El metraje no es precisamente breve (114 minutos) y, sin embargo, al concentrarse en la vida de los isleños –la línea del relato preponderante, habría que ver si la más interesante– el enfoque de Rosi privilegia lo pequeño, lo nimio y pasajero. El que podría considerarse protagonista de la película es Samuele, chico típicamente avispado, como salido de una película neorrealista, hijo de un pescador. Samuele suele andar solo o con amigos. ¿Por qué va solo al médico y no lo acompaña la mamá? ¿O es la abuela esa señora que vive con él y llama a la radio local para pedir canzonettas, que dedica al marido y al sobrino? ¿Por qué, si Samuele va a la escuela, Rosi lo muestra en clase en un único plano?

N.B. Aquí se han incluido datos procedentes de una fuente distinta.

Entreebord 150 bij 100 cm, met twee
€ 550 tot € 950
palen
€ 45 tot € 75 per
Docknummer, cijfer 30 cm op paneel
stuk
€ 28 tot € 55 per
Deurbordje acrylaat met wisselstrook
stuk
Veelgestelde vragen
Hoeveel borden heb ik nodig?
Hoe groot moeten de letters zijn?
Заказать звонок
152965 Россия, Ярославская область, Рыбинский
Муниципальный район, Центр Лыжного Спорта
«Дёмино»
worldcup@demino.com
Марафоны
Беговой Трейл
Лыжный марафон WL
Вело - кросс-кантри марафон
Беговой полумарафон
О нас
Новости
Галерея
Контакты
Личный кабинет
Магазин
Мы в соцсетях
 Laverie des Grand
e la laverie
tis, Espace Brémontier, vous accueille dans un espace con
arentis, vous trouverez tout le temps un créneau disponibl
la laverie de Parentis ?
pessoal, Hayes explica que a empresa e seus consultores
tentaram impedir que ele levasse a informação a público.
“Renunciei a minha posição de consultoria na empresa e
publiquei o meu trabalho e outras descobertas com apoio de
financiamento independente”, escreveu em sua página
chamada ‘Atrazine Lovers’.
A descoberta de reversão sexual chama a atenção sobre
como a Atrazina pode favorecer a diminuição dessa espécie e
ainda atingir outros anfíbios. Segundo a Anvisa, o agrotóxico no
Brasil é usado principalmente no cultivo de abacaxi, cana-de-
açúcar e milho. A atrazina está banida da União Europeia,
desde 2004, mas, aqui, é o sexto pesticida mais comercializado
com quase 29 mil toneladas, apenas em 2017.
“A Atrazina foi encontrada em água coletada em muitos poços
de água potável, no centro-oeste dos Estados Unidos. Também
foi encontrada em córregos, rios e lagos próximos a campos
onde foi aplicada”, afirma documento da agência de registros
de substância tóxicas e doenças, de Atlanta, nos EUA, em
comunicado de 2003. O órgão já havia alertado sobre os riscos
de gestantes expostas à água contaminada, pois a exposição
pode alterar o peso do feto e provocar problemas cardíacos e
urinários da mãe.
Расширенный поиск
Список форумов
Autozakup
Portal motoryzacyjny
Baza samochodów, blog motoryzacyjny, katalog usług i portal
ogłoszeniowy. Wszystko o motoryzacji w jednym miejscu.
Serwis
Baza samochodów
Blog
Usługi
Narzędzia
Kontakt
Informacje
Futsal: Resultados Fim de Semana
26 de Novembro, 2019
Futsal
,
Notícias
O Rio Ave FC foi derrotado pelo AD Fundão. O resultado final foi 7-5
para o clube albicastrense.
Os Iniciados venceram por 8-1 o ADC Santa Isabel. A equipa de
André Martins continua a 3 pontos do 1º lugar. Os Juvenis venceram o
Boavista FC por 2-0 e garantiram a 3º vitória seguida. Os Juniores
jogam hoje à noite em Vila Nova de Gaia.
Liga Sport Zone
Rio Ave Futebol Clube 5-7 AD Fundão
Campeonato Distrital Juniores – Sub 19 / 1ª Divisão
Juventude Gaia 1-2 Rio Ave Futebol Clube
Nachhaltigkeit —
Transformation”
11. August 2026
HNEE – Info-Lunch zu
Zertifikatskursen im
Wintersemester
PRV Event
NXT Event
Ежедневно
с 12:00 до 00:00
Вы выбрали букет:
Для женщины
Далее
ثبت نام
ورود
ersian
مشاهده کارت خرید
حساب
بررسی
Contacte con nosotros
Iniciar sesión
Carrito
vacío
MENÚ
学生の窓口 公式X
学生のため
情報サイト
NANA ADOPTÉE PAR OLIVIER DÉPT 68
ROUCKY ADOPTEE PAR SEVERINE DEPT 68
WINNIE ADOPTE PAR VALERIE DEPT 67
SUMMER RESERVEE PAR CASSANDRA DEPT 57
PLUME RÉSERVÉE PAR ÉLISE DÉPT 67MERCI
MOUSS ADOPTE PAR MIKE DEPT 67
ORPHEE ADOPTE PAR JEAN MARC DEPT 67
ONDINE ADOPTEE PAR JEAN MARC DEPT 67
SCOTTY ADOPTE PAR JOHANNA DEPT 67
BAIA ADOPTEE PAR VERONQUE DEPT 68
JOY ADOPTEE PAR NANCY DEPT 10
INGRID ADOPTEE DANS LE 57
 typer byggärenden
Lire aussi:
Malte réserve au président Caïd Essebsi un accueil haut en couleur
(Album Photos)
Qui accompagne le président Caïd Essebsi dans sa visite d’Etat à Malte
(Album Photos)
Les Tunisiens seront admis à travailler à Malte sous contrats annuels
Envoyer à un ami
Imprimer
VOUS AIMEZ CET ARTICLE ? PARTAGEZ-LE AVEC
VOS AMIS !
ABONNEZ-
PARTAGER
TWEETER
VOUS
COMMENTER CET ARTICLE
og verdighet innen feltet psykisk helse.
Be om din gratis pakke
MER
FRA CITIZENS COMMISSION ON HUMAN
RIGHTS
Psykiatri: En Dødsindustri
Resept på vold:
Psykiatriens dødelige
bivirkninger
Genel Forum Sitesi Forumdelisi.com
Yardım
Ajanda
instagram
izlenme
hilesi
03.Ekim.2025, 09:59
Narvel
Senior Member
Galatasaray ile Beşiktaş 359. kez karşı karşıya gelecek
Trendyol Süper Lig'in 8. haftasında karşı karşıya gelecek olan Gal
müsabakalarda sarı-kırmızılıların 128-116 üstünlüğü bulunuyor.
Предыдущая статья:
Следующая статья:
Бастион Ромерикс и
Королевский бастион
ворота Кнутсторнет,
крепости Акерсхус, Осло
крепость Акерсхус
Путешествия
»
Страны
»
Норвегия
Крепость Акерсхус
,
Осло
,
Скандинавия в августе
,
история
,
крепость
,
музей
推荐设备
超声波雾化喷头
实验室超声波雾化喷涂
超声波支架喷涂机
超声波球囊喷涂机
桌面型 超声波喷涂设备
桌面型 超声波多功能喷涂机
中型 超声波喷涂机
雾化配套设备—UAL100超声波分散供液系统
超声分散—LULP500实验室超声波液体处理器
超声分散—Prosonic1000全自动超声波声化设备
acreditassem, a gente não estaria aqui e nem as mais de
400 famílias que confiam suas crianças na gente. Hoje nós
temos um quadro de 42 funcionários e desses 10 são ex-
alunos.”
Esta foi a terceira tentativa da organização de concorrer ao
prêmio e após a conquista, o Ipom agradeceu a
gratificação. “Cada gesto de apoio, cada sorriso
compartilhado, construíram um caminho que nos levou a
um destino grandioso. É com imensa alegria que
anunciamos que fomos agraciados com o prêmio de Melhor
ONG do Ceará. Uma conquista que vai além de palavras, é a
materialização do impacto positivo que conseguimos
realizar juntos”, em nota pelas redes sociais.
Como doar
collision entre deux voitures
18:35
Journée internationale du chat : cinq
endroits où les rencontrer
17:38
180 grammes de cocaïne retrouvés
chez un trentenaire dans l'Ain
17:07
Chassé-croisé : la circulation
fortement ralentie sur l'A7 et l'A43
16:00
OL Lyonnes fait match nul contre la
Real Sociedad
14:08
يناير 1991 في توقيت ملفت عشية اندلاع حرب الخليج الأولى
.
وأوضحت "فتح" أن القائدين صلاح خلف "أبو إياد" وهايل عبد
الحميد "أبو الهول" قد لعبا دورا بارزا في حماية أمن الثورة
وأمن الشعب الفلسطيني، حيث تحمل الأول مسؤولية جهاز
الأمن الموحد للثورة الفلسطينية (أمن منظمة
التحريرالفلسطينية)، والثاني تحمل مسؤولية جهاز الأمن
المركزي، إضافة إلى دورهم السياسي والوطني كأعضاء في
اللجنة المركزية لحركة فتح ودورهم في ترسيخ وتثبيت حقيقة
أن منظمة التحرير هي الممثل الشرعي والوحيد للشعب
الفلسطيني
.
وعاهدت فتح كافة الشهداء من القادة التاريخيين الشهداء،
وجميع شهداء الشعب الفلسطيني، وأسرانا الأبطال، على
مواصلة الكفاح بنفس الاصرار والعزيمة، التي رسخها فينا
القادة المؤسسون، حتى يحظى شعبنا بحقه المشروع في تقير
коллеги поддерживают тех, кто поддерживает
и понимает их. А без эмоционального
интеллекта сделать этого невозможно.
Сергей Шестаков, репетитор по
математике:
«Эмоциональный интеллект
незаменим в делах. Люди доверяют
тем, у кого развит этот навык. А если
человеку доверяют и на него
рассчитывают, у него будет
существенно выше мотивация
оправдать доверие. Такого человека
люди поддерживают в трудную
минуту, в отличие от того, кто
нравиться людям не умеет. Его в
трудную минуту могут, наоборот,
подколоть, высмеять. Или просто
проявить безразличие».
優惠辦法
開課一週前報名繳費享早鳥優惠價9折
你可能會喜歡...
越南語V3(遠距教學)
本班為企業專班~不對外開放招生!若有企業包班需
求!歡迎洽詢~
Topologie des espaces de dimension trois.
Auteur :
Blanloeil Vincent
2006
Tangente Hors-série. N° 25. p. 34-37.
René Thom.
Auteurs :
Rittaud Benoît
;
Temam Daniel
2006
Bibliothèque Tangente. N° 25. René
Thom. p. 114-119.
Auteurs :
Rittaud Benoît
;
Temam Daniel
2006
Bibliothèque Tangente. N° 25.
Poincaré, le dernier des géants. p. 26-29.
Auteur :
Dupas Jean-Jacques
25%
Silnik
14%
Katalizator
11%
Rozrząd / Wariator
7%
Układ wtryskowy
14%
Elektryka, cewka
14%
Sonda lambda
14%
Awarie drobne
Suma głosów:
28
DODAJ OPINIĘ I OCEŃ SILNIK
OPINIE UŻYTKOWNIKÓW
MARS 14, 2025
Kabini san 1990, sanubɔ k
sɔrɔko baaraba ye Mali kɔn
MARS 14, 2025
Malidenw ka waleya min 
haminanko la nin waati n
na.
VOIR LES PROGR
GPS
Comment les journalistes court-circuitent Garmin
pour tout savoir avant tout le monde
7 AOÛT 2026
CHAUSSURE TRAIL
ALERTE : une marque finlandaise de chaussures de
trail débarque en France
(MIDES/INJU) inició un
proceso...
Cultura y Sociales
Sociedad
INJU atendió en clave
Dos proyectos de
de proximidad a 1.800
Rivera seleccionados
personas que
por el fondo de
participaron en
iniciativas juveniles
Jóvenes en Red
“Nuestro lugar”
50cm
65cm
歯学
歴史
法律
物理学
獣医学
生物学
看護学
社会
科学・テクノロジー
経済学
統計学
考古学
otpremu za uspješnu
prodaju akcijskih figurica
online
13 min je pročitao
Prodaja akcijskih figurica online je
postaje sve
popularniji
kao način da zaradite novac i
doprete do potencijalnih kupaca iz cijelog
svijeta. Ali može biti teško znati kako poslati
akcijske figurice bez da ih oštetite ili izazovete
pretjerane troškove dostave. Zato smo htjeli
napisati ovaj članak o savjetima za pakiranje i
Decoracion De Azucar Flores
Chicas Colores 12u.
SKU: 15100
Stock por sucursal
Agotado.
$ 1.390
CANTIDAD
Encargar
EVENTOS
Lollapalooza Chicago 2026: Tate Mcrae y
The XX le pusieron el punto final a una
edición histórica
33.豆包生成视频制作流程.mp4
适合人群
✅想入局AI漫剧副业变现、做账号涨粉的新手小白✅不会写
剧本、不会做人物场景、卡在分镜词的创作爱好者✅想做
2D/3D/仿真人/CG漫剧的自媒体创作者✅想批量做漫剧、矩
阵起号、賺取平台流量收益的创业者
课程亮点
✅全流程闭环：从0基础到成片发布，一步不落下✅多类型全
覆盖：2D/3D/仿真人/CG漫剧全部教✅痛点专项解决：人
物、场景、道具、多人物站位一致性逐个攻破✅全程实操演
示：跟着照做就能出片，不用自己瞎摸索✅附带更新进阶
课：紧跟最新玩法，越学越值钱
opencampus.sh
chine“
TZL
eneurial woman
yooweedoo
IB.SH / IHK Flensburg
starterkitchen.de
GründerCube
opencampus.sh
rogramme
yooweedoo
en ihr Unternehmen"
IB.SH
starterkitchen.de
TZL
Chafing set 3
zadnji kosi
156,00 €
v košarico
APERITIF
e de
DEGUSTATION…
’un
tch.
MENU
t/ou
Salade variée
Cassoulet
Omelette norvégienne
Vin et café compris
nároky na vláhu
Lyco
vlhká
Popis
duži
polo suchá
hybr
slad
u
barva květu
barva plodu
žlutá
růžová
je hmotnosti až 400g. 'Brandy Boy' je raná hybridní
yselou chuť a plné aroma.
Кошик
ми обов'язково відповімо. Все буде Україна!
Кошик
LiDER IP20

Con un pausado, paesano tempo interno de cada plano como gran mérito estético y narrativo, Fuocoammare presenta dos grandes momentos. Uno de ellos viene, en verdad, por duplicado, y Rosi tiene la habilidad de fotografiarlo de noche y con brillos en el cielo, lo cual multiplica su aura fantasmagórica. Se trata de la estación de rescate, dentro de la cual se encuentra el helicóptero que acude a los pedidos de auxilio de las barcazas que traen a los inmigrantes. En ese contexto primario, esa estación parece una nave alienígena, bañada en tonos flúo y emitiendo voces metálicas. El otro momento es dramáticamente impresionante. Una balsa ha llegado y los muertos ascienden a medio centenar. Los equipos de rescate se ajetrean con los cuerpos, en la cubierta de una nave de prefectura. De pronto, corte a un plano general que deja ver, sobre cubierta, varias bolsas con cierre y tres agentes de seguridad, parados rígida y solemnemente. Lo que hace a la escena sobrecogedora es el silencio absoluto, que en cine goza siempre de una elocuencia superior. Puede ser que esos momentos no justifiquen por sí solos el Oso, pero tienen una potencia visual y dramática infrecuente. Incluso para la propia película que los contiene.